É una compilation interessante curata dalla Dymaxion Groove del mio amico Tom Tolleson. Con Tom abbiamo frequentato assieme i corsi serali alla Juilliard, lui è uno sperimentatore “east coast”al 100% che ha un’etichetta coraggiosa e ha messo assieme una manciata di nomi anche importanti (ci sono i Silver Apples, David Grubbs, Opal) e nuove band notevoli come gli indonesiani Senyawa, “costringendoli” a suonare strumenti modificati anche radicalmente. Questo per riallacciarmi al discorso della New York musicalmente piú temeraria. Non solo i brani sono tutti interessantissimi, ma la compilation si comporta come un sampler per gli ascoltatori attenti e curiosi, che possono andare a recuperare la produzione degli artisti presentati, sia le glorie del passato come Grubbs e Silver Apples che le nuove leve. In più, date un’occhiata al catalogo Dymaxion perchè ci sono cose molto belle.

TRICKY – Ununiform
TRICKY- Ununiform
Perché Tricky fa parte di quello che personalmente considero l’ultimo grande afflato stilistico della musica pop, ovvero la scena di Bristol degli anni Novanta. Ecco, avrò i paraocchi, ma per me il pop nasce negli Ottanta e finisce a Bristol con una manciata di dischi usciti in quegli anni che hanno fatto l’ultimo vero sforzo estetico e formale. Niente dopo Bristol ha avuto quella portata nel mondo nordoccidentale, seppur con la sua brevità, nessun’altro “universo” musicale è stato creato dopo Massive Attack, Tricky, Portishead. Una manciata di dischi che hanno modificato forma, struttura, immaginario, estetica, senza re-inventare, ma davvero prendendo e utilizzando l’esistente come grado zero, è molto più che inventare un genere. Perciò qualsiasi cosa venga fuori da questi personaggi, è per me degna di attenzione, non fosse che perché sono i più giovani innovatori musicali viventi. E poi perché il disco di Tricky è davvero bello, ha strutture invidiabili, refrain memorabili, ottima produzione ed immediatezza.

THE EXTERMINATING ANGEL
THE EXTERMINATING ANGEL
E’ un’opera di Thomas Adés, e io cerco sempre di avvicinare i due mondi della musica “colta” e di quella popolare, che non capisco come possano essere ancora dei compartimenti stagni. Io credo che tutti gli ascoltatori di musica che dal rock sono saliti fino al progressive, al post rock, ai Radiohead e poi a queste forme sempre più grandi, dilatate, ecco dovrebbero farlo tutti il passo e provare a buttarsi a pesce nella cosiddetta musica d’arte, o classica contemporanea, o musica colta come la vuoi chiamare: manca davvero poco. Se ascolti band che hanno portato la forma fino e oltre i limiti consentiti, forse ti conviene andare a teatro, andare all’Opera, andare a vedere The Exterminating Angel, che poi è basato sul film di Luis Buñuel, quindi ha una trama veramente forte ed una tavolozza musicale incredibile, un utilizzo dell’armonia che è veramente innovativo (veramente!), un’orchestrazione magistrale, nell’orchestra ci sono pure le Ondes Martenot di Messiaeniana memoria. Se ascolti Scott Walker magari vai a sentirti Adés, se compri l’ultimo Godspeed You!Black Emperor tanto vale che ascolti John Luther Adams, no? E’ una biforcazione così netta che non esiste in nessun’altra arte, neanche nel cinema, e sarebbe ora di superarla: andava bene col rock’n’roll o all’epoca del punk, ma oggi credo che i tempi siano veramente maturi per una riunificazione dei linguaggi musicali. Anche perché i compositori nuovi sono cresciuti con il rock e l’alternative.

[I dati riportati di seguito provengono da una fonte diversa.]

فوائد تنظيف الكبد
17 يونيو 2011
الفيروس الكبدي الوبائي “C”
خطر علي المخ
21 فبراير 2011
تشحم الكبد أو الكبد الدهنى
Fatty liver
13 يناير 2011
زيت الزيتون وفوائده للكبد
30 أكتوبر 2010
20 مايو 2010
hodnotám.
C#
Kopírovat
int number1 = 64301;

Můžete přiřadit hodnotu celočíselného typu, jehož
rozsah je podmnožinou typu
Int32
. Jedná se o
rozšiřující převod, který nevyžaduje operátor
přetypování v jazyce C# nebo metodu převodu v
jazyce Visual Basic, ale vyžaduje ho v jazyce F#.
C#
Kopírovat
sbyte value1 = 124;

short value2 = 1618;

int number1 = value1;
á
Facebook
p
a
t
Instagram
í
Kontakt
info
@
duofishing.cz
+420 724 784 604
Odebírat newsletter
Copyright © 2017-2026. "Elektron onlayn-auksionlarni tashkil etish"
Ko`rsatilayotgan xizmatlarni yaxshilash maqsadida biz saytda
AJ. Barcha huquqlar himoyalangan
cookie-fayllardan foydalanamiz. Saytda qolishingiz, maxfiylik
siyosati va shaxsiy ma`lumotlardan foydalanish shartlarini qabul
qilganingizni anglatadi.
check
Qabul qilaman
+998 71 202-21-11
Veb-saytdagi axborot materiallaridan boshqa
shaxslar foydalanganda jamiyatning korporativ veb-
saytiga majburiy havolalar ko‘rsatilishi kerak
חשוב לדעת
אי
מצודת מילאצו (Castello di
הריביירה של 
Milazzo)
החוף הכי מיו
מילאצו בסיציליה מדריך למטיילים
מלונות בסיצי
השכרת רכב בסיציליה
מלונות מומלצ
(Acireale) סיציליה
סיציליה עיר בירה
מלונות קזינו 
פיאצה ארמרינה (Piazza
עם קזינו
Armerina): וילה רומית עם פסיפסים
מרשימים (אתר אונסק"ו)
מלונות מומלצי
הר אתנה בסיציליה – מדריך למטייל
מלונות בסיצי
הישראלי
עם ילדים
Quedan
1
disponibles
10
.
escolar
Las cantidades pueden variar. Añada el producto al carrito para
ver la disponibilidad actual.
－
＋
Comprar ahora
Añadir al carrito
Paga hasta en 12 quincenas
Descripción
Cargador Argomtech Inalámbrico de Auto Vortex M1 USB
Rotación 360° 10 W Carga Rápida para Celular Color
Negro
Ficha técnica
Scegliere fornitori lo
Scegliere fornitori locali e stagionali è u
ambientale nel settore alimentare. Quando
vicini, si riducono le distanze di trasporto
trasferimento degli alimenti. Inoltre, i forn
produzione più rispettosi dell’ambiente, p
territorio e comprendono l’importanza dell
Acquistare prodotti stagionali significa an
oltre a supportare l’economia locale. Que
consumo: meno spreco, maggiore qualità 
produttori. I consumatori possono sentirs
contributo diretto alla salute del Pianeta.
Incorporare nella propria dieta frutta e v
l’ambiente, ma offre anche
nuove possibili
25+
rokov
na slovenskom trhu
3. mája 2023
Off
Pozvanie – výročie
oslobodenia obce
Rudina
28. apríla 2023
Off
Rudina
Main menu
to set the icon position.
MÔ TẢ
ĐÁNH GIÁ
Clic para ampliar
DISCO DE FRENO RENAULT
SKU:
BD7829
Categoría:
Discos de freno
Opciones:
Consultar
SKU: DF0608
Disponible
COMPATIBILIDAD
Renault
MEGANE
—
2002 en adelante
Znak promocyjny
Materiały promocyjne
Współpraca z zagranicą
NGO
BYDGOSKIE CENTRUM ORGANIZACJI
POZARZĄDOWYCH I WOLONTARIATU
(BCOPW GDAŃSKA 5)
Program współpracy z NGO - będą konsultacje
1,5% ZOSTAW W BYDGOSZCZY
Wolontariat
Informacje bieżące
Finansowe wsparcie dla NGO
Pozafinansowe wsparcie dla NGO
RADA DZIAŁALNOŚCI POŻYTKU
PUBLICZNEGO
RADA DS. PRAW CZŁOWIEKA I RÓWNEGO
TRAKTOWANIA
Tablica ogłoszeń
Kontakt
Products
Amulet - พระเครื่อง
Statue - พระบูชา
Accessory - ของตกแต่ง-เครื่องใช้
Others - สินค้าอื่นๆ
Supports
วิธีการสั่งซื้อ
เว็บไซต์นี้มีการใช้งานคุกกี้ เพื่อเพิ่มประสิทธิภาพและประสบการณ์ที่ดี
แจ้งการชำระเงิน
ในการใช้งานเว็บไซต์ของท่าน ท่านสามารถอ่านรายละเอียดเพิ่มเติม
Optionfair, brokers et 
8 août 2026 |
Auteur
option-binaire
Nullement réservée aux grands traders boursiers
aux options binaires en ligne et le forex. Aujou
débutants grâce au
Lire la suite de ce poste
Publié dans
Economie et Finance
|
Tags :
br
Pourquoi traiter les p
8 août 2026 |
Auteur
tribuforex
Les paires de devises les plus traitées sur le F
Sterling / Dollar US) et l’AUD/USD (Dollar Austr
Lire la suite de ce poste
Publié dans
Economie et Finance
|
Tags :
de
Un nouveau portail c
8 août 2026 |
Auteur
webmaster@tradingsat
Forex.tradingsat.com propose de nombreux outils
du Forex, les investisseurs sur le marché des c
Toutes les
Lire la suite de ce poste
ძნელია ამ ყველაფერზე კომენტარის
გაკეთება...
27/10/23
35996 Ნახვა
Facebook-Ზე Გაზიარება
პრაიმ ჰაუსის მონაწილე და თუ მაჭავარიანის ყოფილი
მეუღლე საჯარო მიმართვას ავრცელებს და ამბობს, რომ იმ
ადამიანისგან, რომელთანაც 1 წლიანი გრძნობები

Fuori concorso, ma solo perché dentro ci sono pure io, ti segnalo la compilation “Omaggio al Maestro Ennio Morricone” di Cineploit, dove sono stati rivisitati diversi brani del Morricone più creativo e sperimentale, e anche quello meno conosciuto degli anni Settanta e Ottanta. Io ho partecipato con un omaggio “techno” a La Piovra, in un featuring con il producer italiano Fromwood.